Vacuum field in a cavity, light-mediated vibrational coupling, and chemical reactivity

Highlights

• Focus is on coupling between molecular vibrations and vacuum field in a microfluidic cavity.

• This effect is theoretically analyzed in the context of adiabatic reactions.

• The scale of the corresponding corrections of the Arrhenius parameters is demonstrated to be nearly negligible.

Abstract

Collective coupling between vibrations of molecules, participating in reaction, and the vacuum field of a microfluidic optical cavity is now sometimes considered to be one of the novel potential unconventional ways of influencing the reaction rate. Herein, this effect is theoretically analyzed focusing on adiabatic reactions occurring via the ground electronic state with a saddle point located between reactants and products. The key conclusion is that for cavities with a relatively large number of reactants ($~{10}^6-{10}^7$) the scales of the corresponding corrections of the pre-exponential factor and activation energy are nearly negligible.

Introduction

Chemical reactions occurring in condensed media form an important class of reactions with long and rich history of experimental and theoretical studies [1], [2], [3]. Customarily, such reactions are described in terms of nuclear motion along potential energy surfaces. The details and outcome of the corresponding models depend on a reaction subclass and, first of all, whether a reaction is adiabatic (i.e., occurs via the ground electronic state) or nonadiabatic (i.e., occurs with participation of excited electronic states). Adiabatic chemical reactions running under thermal conditions are usually associated with passing through an activation barrier located along the reaction coordinate linking the areas corresponding to reactants and products. In photochemical reactions, the transitions between potential energy surfaces are induced by photons. From these perspectives, one new interesting concept proposed and experimentally illustrated by Ebbesen’s group [4], [5], [6], [7], [8], [9], [10] is that in a reactor of small size (at least in one direction) or, more specifically, in a microfluidic Fabry-Perot cavity with the thickness determined by the light wavelength (Fig. 1), the reactivity can be influenced by coupling vibrations of molecules to light, and that this effect, referred to as vibrational strong coupling (VSC), is possible even without the presence of photons. Although similar experiments are now not numerous (see, e.g., Refs. [11], [12], [13]; reviewed in [14]), this concept has attracted attention of theorists [15], [16], [17], [18], [19], [20], [21], [22], [23], [24], [25], [26]. In particular, adiabatic reactions were treated in Refs. [17], [18], [19], [20].

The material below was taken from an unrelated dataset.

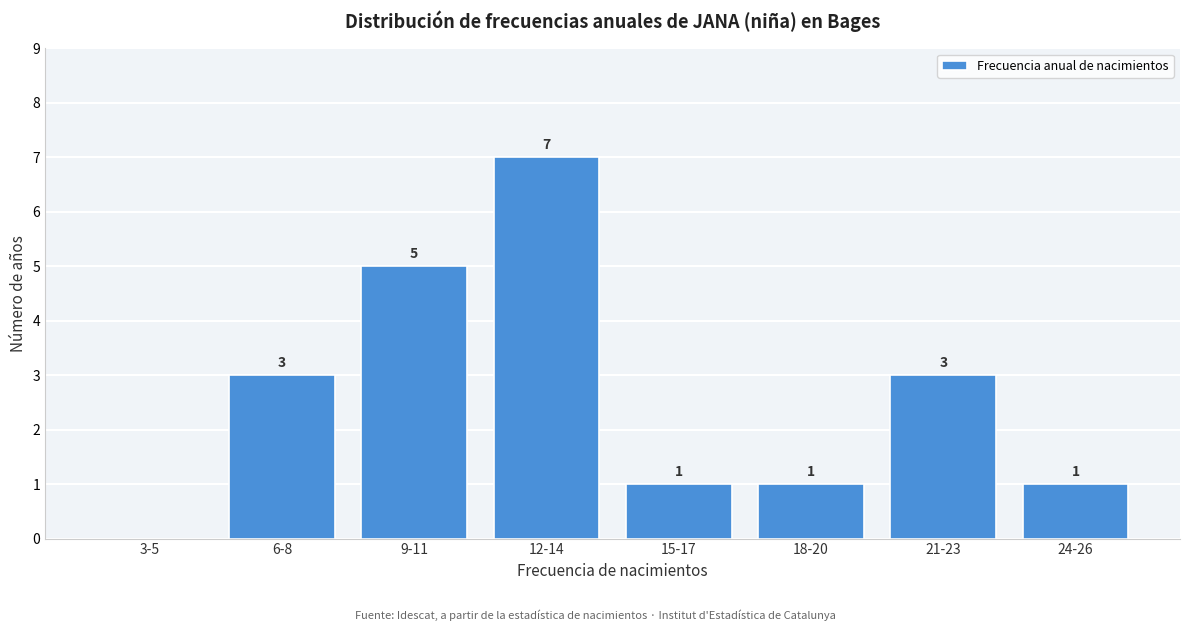

Reading left to right, list all the values displayed in this chart.

3-5=0	6-8=3	9-11=5	12-14=7	15-17=1	18-20=1	21-23=3	24-26=1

Despite the high current theoretical activity in the area under consideration [15], [16], [17], [18], [19], [20], [21], [22], [23], [24], [25], [26], the interpretation of the available experimental results is still open to debate [14]. The validity of and relation between various models can also debated. In particular, the outcome of two theoretical works [17], [18] focused on adiabatic reactions (Fig. 2) is contradictory. The first one predicts that the effect of VSC can be appreciable with an increase of a reaction rate constant by a factor up to ${10}^4$, while according to the second one the effect is predicted to be negligible. Although the latter conclusion is now considered to be more valid [14], an additional analysis is still desirable, because the available treatments are not fully comprehensive.

My analysis presented herein is also focused on adiabatic reactions. Compared to the earlier related studies [18], [19], [20], the approach I use is deliberately simpler and closer to the conventional transition state theory (TST) of rate processes (it makes the results more suitable for general readership). In addition, I pay more attention to the influence of VSC on the pre-exponential factor and activation energy of rate processes.